Государыня поклонилась ему и села неподалеку на камень, не смея заговорить.
— Ох, Кэнрэймон-ин, — вымолвил Го-Сиракава. Глаза его блестели от сдерживаемых слез. — Как странно повстречать здесь тебя — императорскую жемчужину — вне драгоценной шкатулки! Хотя, должен признать, одежды монахини не умалили твоей сказочной красоты.
Госпожа-монахиня вспыхнула и еще выше укрыла лицо рукавами.
— Владыка слишком добры. Каждый день я молю ниспослать мне видение Будды у этой калитки, зовущего отринуть сей суетный мир, но никак не чаяла вас повстречать. Я попала сюда, в это глухое место, за грехи моего рода, за свои грехи. Такая жизнь пристает мне как нельзя лучше.
Го-Сиракава кивнул:
— Пожалуй. В мире больше нет места тонким душам, подобным твоей. Он переменился. Мы надеялись, что утрата маленького императора всех образумит и вернет Японии мир. Боюсь, однако, что мир этот будет недолог. Властитель Камакуры — человек могущественный, но завистливый и жестокосердный. Он выслеживает своих братьев и одного за другим предает смерти. Как я понял, в его замыслах переместить столицу в Камакуру — место, далекое от изящества. Он все больше стесняет во власти государя, сидящего на Драгоценном троне, тогда как его самураи возвысились необычайно. Сказать правду, конец света и впрямь настал, ибо мир, каким мы его знали, исчез и никогда не вернется.
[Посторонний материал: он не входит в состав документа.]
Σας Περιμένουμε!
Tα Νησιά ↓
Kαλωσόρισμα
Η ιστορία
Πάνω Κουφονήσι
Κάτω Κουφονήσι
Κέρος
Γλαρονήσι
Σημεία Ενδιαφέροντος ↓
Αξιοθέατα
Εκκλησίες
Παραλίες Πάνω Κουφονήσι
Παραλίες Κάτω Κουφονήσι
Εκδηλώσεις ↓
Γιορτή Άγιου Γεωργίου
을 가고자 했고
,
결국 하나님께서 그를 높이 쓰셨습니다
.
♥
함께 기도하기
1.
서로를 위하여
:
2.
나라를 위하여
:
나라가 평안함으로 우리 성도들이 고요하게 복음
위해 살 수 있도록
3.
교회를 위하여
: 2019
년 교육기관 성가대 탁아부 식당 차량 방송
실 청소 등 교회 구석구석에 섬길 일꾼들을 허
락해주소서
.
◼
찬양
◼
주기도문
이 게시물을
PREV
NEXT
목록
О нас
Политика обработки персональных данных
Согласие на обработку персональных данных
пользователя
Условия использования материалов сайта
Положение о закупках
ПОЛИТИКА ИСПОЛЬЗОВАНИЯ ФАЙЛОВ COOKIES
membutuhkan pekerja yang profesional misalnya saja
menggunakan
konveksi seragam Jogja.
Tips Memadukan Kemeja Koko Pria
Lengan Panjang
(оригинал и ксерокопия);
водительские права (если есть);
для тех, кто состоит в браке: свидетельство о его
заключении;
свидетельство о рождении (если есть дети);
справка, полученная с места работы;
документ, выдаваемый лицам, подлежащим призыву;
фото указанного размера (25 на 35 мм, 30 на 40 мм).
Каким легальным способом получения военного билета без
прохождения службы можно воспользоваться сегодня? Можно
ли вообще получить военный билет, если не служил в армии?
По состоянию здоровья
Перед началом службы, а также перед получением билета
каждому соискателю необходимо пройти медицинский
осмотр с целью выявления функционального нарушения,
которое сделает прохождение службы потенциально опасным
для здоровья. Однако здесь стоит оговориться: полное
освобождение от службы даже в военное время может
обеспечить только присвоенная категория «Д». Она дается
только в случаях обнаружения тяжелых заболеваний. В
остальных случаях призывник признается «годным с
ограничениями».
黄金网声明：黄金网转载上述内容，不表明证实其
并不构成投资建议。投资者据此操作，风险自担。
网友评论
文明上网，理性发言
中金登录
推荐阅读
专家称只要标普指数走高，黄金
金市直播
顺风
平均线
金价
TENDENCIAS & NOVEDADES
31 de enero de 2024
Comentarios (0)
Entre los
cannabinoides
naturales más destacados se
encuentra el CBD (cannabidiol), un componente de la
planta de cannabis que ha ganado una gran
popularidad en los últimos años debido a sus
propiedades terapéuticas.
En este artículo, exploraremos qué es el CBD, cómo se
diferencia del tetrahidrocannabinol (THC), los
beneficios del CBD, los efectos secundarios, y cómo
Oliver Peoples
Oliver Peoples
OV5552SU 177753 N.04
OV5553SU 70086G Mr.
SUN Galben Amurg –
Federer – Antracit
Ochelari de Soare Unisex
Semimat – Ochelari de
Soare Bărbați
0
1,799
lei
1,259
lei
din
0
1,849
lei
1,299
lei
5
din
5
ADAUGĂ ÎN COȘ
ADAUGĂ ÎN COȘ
— Оттого-то я еще больше рада, что посвятила жизнь служению Будде, — ответила госпожа-монахиня. — Едва ли мое сердце вынесло бы большее горе.
— Подойди же, побудь со мной немного. Послушаем еще раз голоса птиц и помянем красоту былых дней.
Голос колокола в обители Гион звучит…
Так ушла слава Тайра, подобно палой листве, исчезающей под снегом, — память о них осталась, но никогда уж не блистали они в прежнем великолепии. Быть может, Царь-Дракон отчасти раскаялся в том, что обрек их на гибель, ибо с тех самых пор рыбаки Внутреннего моря стали находить в сетях чудных крабов, которых прозвали хэйкэ-гани, или крабами Тайра. С их панцирей смотрят навек запечатленные лики грозных самураев, и рыбаки непременно отпускают их в море, боясь накликать беду.